Set down each record exactly as written.

::: Exercise materials :::

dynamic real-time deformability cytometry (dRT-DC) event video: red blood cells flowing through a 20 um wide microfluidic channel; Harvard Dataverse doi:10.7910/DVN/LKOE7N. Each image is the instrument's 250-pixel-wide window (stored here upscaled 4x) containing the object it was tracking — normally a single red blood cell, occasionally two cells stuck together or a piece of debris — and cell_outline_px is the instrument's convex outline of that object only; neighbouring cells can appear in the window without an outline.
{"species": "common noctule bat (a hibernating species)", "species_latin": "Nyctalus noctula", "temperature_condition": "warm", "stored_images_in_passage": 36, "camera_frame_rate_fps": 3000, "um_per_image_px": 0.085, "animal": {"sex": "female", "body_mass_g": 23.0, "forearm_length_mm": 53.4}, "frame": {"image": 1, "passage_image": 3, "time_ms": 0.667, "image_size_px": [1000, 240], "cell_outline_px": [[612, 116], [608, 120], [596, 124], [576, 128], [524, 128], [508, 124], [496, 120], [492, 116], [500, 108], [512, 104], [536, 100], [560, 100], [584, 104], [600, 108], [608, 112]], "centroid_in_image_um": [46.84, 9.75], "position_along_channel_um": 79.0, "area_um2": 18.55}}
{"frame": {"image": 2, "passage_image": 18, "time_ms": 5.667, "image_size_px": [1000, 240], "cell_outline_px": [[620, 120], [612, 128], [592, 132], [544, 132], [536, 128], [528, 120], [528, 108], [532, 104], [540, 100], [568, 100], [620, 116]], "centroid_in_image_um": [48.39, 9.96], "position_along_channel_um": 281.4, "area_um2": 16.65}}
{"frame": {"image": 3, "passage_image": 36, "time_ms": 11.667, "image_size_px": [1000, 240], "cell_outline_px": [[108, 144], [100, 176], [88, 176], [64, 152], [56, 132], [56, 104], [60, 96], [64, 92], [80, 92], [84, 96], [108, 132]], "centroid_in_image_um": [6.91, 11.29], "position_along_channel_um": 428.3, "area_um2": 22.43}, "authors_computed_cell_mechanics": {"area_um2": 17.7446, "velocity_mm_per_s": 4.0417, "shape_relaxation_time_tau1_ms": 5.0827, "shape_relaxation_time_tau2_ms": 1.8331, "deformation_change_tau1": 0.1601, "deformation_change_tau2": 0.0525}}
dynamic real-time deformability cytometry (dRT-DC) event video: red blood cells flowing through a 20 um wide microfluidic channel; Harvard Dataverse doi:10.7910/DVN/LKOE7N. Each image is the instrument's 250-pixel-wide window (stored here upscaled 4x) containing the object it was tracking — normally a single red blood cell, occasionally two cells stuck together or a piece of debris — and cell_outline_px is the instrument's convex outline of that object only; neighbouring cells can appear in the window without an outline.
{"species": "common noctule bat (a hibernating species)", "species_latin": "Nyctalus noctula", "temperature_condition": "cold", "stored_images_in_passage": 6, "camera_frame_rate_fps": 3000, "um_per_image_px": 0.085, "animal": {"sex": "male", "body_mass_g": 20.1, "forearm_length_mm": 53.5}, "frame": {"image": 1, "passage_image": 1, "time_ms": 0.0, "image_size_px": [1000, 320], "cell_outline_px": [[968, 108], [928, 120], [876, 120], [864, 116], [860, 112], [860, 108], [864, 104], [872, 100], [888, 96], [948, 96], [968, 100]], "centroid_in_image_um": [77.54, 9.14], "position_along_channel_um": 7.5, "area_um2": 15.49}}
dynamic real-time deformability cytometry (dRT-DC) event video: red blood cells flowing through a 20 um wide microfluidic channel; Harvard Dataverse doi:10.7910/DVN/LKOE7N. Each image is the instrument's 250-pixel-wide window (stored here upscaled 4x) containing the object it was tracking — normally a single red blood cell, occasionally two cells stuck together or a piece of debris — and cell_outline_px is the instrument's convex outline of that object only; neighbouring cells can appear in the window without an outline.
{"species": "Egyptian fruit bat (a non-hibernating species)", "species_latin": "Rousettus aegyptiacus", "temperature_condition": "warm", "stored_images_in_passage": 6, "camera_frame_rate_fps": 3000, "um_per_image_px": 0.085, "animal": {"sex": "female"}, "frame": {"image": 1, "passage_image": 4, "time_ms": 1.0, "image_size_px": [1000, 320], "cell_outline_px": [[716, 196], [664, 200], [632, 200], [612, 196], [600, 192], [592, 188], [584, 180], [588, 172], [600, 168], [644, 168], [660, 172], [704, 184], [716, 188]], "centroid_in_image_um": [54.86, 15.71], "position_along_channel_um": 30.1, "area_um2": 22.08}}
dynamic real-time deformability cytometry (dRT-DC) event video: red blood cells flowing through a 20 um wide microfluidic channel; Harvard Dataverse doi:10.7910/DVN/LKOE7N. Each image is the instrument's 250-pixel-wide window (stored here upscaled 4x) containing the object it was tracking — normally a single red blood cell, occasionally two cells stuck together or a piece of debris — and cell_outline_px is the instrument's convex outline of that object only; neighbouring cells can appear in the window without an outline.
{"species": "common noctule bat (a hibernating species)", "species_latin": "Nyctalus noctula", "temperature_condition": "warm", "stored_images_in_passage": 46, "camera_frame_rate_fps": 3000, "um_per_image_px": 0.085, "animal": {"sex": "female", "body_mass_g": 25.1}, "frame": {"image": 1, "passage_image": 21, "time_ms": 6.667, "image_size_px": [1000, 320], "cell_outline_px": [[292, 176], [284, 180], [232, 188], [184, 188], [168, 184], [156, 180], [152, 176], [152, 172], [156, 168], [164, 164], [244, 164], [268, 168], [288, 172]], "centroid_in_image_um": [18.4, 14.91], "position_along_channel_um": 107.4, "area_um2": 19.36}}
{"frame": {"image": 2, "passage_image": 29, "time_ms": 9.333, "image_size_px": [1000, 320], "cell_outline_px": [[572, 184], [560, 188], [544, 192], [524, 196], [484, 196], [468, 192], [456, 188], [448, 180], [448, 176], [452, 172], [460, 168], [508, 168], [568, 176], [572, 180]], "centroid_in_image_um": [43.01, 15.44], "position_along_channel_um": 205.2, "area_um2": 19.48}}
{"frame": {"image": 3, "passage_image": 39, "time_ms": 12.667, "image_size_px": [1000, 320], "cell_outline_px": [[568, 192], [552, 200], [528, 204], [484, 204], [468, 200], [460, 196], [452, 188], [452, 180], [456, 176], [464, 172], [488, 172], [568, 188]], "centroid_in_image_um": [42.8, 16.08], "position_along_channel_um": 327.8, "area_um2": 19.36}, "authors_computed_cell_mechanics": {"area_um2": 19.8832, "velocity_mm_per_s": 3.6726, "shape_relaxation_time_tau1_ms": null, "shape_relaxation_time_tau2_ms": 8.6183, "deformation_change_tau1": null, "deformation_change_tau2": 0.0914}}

:::

**Solution:**
dynamic real-time deformability cytometry (dRT-DC) event video: red blood cells flowing through a 20 um wide microfluidic channel; Harvard Dataverse doi:10.7910/DVN/LKOE7N. Each image is the instrument's 250-pixel-wide window (stored here upscaled 4x) containing the object it was tracking — normally a single red blood cell, occasionally two cells stuck together or a piece of debris — and cell_outline_px is the instrument's convex outline of that object only; neighbouring cells can appear in the window without an outline.
{"species": "common noctule bat (a hibernating species)", "species_latin": "Nyctalus noctula", "temperature_condition": "warm", "stored_images_in_passage": 36, "camera_frame_rate_fps": 3000, "um_per_image_px": 0.085, "animal": {"sex": "female", "body_mass_g": 23.0, "forearm_length_mm": 53.4}, "frame": {"image": 1, "passage_image": 3, "time_ms": 0.667, "image_size_px": [1000, 240], "cell_outline_px": [[612, 116], [608, 120], [596, 124], [576, 128], [524, 128], [508, 124], [496, 120], [492, 116], [500, 108], [512, 104], [536, 100], [560, 100], [584, 104], [600, 108], [608, 112]], "centroid_in_image_um": [46.84, 9.75], "position_along_channel_um": 79.0, "area_um2": 18.55}}
{"frame": {"image": 2, "passage_image": 18, "time_ms": 5.667, "image_size_px": [1000, 240], "cell_outline_px": [[620, 120], [612, 128], [592, 132], [544, 132], [536, 128], [528, 120], [528, 108], [532, 104], [540, 100], [568, 100], [620, 116]], "centroid_in_image_um": [48.39, 9.96], "position_along_channel_um": 281.4, "area_um2": 16.65}}
{"frame": {"image": 3, "passage_image": 36, "time_ms": 11.667, "image_size_px": [1000, 240], "cell_outline_px": [[108, 144], [100, 176], [88, 176], [64, 152], [56, 132], [56, 104], [60, 96], [64, 92], [80, 92], [84, 96], [108, 132]], "centroid_in_image_um": [6.91, 11.29], "position_along_channel_um": 428.3, "area_um2": 22.43}, "authors_computed_cell_mechanics": {"area_um2": 17.7446, "velocity_mm_per_s": 4.0417, "shape_relaxation_time_tau1_ms": 5.0827, "shape_relaxation_time_tau2_ms": 1.8331, "deformation_change_tau1": 0.1601, "deformation_change_tau2": 0.0525}}
dynamic real-time deformability cytometry (dRT-DC) event video: red blood cells flowing through a 20 um wide microfluidic channel; Harvard Dataverse doi:10.7910/DVN/LKOE7N. Each image is the instrument's 250-pixel-wide window (stored here upscaled 4x) containing the object it was tracking — normally a single red blood cell, occasionally two cells stuck together or a piece of debris — and cell_outline_px is the instrument's convex outline of that object only; neighbouring cells can appear in the window without an outline.
{"species": "common noctule bat (a hibernating species)", "species_latin": "Nyctalus noctula", "temperature_condition": "cold", "stored_images_in_passage": 6, "camera_frame_rate_fps": 3000, "um_per_image_px": 0.085, "animal": {"sex": "male", "body_mass_g": 20.1, "forearm_length_mm": 53.5}, "frame": {"image": 1, "passage_image": 1, "time_ms": 0.0, "image_size_px": [1000, 320], "cell_outline_px": [[968, 108], [928, 120], [876, 120], [864, 116], [860, 112], [860, 108], [864, 104], [872, 100], [888, 96], [948, 96], [968, 100]], "centroid_in_image_um": [77.54, 9.14], "position_along_channel_um": 7.5, "area_um2": 15.49}}
dynamic real-time deformability cytometry (dRT-DC) event video: red blood cells flowing through a 20 um wide microfluidic channel; Harvard Dataverse doi:10.7910/DVN/LKOE7N. Each image is the instrument's 250-pixel-wide window (stored here upscaled 4x) containing the object it was tracking — normally a single red blood cell, occasionally two cells stuck together or a piece of debris — and cell_outline_px is the instrument's convex outline of that object only; neighbouring cells can appear in the window without an outline.
{"species": "Egyptian fruit bat (a non-hibernating species)", "species_latin": "Rousettus aegyptiacus", "temperature_condition": "warm", "stored_images_in_passage": 6, "camera_frame_rate_fps": 3000, "um_per_image_px": 0.085, "animal": {"sex": "female"}, "frame": {"image": 1, "passage_image": 4, "time_ms": 1.0, "image_size_px": [1000, 320], "cell_outline_px": [[716, 196], [664, 200], [632, 200], [612, 196], [600, 192], [592, 188], [584, 180], [588, 172], [600, 168], [644, 168], [660, 172], [704, 184], [716, 188]], "centroid_in_image_um": [54.86, 15.71], "position_along_channel_um": 30.1, "area_um2": 22.08}}
dynamic real-time deformability cytometry (dRT-DC) event video: red blood cells flowing through a 20 um wide microfluidic channel; Harvard Dataverse doi:10.7910/DVN/LKOE7N. Each image is the instrument's 250-pixel-wide window (stored here upscaled 4x) containing the object it was tracking — normally a single red blood cell, occasionally two cells stuck together or a piece of debris — and cell_outline_px is the instrument's convex outline of that object only; neighbouring cells can appear in the window without an outline.
{"species": "common noctule bat (a hibernating species)", "species_latin": "Nyctalus noctula", "temperature_condition": "warm", "stored_images_in_passage": 46, "camera_frame_rate_fps": 3000, "um_per_image_px": 0.085, "animal": {"sex": "female", "body_mass_g": 25.1}, "frame": {"image": 1, "passage_image": 21, "time_ms": 6.667, "image_size_px": [1000, 320], "cell_outline_px": [[292, 176], [284, 180], [232, 188], [184, 188], [168, 184], [156, 180], [152, 176], [152, 172], [156, 168], [164, 164], [244, 164], [268, 168], [288, 172]], "centroid_in_image_um": [18.4, 14.91], "position_along_channel_um": 107.4, "area_um2": 19.36}}
{"frame": {"image": 2, "passage_image": 29, "time_ms": 9.333, "image_size_px": [1000, 320], "cell_outline_px": [[572, 184], [560, 188], [544, 192], [524, 196], [484, 196], [468, 192], [456, 188], [448, 180], [448, 176], [452, 172], [460, 168], [508, 168], [568, 176], [572, 180]], "centroid_in_image_um": [43.01, 15.44], "position_along_channel_um": 205.2, "area_um2": 19.48}}
{"frame": {"image": 3, "passage_image": 39, "time_ms": 12.667, "image_size_px": [1000, 320], "cell_outline_px": [[568, 192], [552, 200], [528, 204], [484, 204], [468, 200], [460, 196], [452, 188], [452, 180], [456, 176], [464, 172], [488, 172], [568, 188]], "centroid_in_image_um": [42.8, 16.08], "position_along_channel_um": 327.8, "area_um2": 19.36}, "authors_computed_cell_mechanics": {"area_um2": 19.8832, "velocity_mm_per_s": 3.6726, "shape_relaxation_time_tau1_ms": null, "shape_relaxation_time_tau2_ms": 8.6183, "deformation_change_tau1": null, "deformation_change_tau2": 0.0914}}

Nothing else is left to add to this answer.